Expo Ailleurs : Amour, guerre et beauté. Des ducs de Bourgogne aux Habsbourg - Monastère royal de Brou - Bourg-en-Bresse - Jusqu'au 26 juin 2022


L’exposition, « Amour, guerre et beauté. Des ducs de Bourgogne aux Habsbourg », éclaire sous un angle inédit la représentation par les artistes romantiques, de l’épique histoire des Etats bourguignons du XIVème au XVème siècle. Au gré des oeuvres volontiers romanesques du XIXème, elle retrace deux siècles revisités par les peintres épris d’historicisme et de style troubadour. Fruit d’un partenariat entre le Museum Hof van Busleyden de Malines en Belgique, ville où Marguerite de Habsbourg meurt, le Monastère royal de Brou où se trouve son tombeau et la ville de Bourg-en-Bresse, l’événement réunit une quarantaine de tableaux.  Henri Leys, Willem Geets, Louis Gallait, Eugène Delacroix, Louis Boulanger, Paul Delaroche, Edouard Hamman, Fleury Richard, Sophie Rude se penchent sur le destin d’une illustre lignée, source pléthorique d’inspiration. Sous le règne des ducs de de Bourgogne, dont les terres d’étendent de Dijon à Amsterdam, les Pays-Bas bourguignons connaissent une période faste, ère de prospérité économique et culturelle. Philippe le Hardi, Jean sans Peur, Philippe le Bon, Charles le Téméraire, Charles Quint, ainsi que les puissantes femmes Marie de Bourgogne, Marguerite de Habsbourg, Jeanne d'Arc, Louise de Savoie, Jacqueline de Bavière tiennent les premiers rôles d’une saga digne d’une série télévisée. Le titre de l’exposition, clin d’œil à un célèbre soap américain qui dure depuis trente-cinq ans, souligne le foisonnement narratif d’une épopée réinventée par les artistes du XIXème. Ces derniers mettent leurs créations au service d’une idée nouvelle : le roman national. Rivalités familiales, alliances politiques, luttes de pouvoir, mariages princiers, meurtres sanglants, batailles épiques, histoires d’amour, destins hors du commun, sous la plume des écrivains, sous le pinceau des peintres, les rebondissements rocambolesques ne manquent pas. Quitte à s’arranger avec la réalité historique pour mieux servir le projet d’une nation légitimée par ce récit. 

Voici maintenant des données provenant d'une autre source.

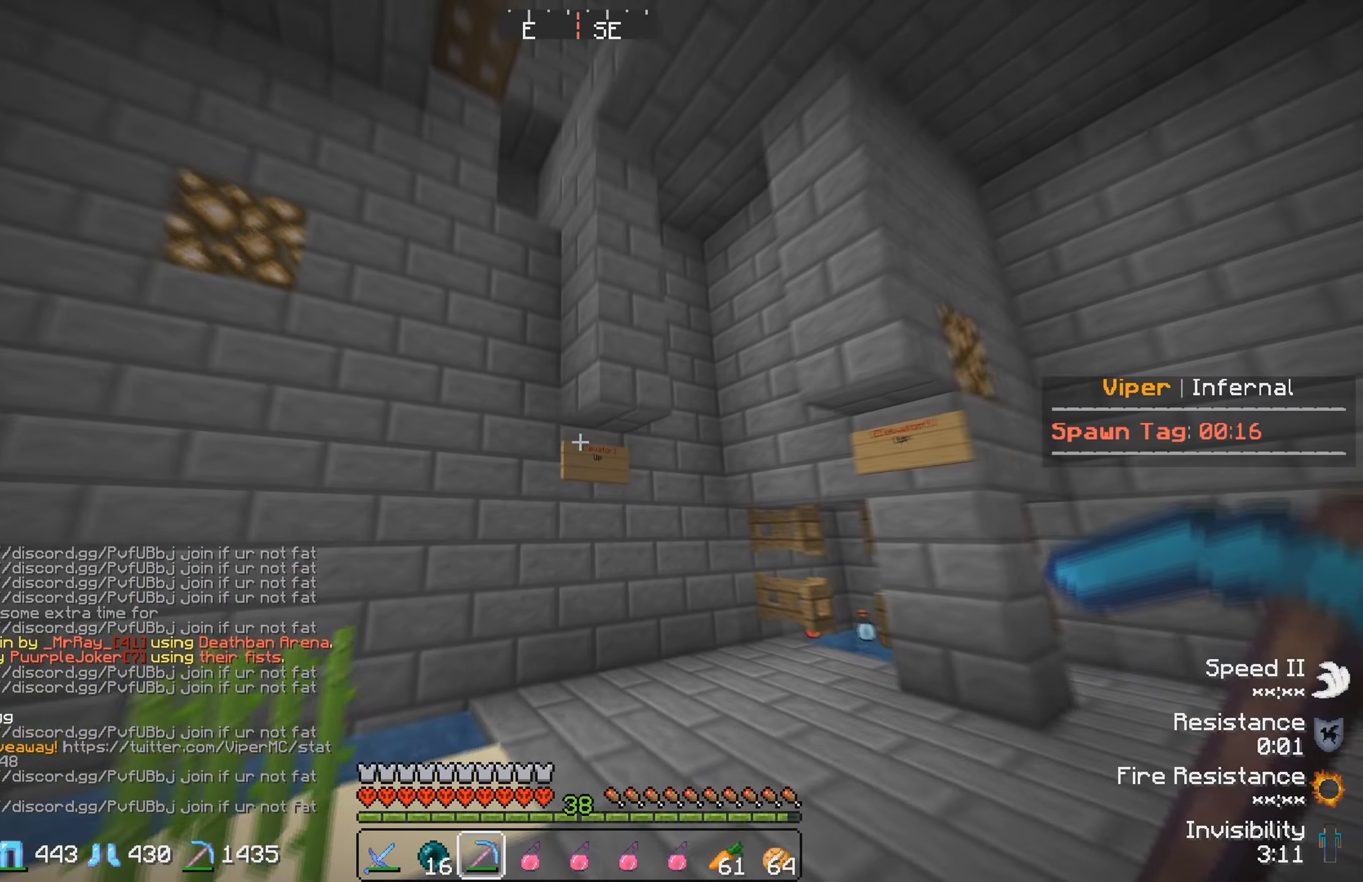
{"keys": [], "events": [[117, "w", "up"]]}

Dans le contexte de la Guerre de Cent ans (1337-1453), Charles VI (1368-1422) roi de France, ayant été frappé de crises de démence invalidantes depuis 1392, deux branches cadettes de la famille royale, la maison des Valois, s’affrontent dans une lutte sanglante pour le contrôle de la régence. Les Armagnac, soutien de la famille d’Orléans, frère du roi Charles VI assassiné en 1407 sur l’ordre de Jean sans Peur, et les Bourguignons, le clan des ducs de Bourgogne, mènent une guerre civile fratricide. 

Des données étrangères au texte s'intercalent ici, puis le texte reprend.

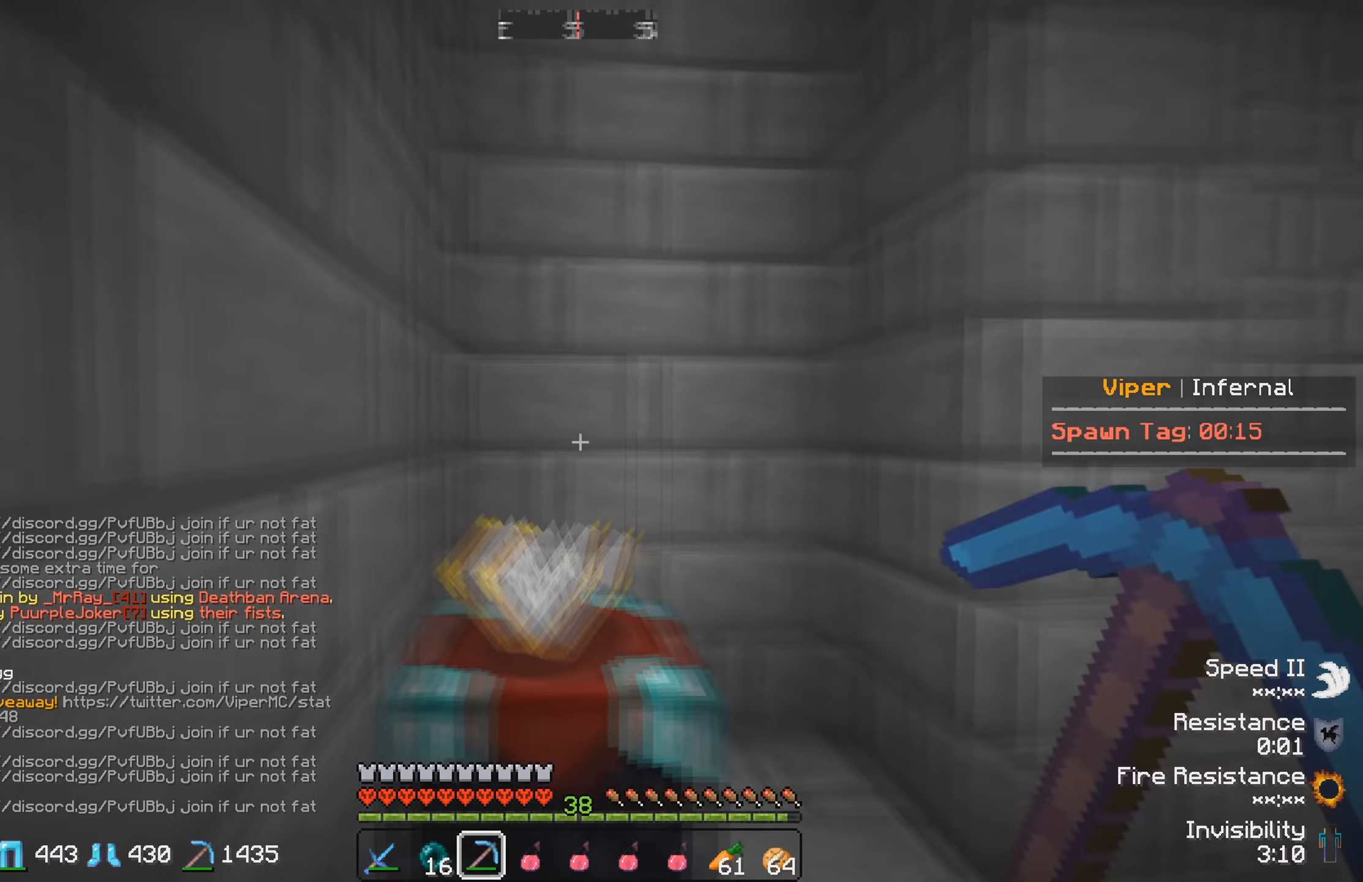
{"keys": ["w"], "events": [[467, "w", "down"]]}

Trois-cents ans plus tard, les artistes romantiques posent un regard alternatif sur le passé, soucieux d’en extraire des récits glorieux. Ils font appel à la fiction pour accommoder la réalité. Au cours de la première moitié du XIXème siècle le style troubadour embrasse le fantasme d’un Moyen-Âge et d’une Renaissance mythifiés, propres à susciter l’émoi. Les artistes inventent des héros, incarnations esthétiques idéalisées, justifiant ainsi le concept d’identité nationale, matrice des états modernes, France, Belgique, Pays-Bas. Ils réinterprètent l’Histoire par l’anecdote, terreau fertile, afin de la rendre plus pittoresque et multiplient les références à un passé commun, fondement de l’entité nation pourtant tout juste constituée. Le jeu des alliances initié au XIVème siècle semble préfigurer la carte des états européens dans leurs frontières contemporaines.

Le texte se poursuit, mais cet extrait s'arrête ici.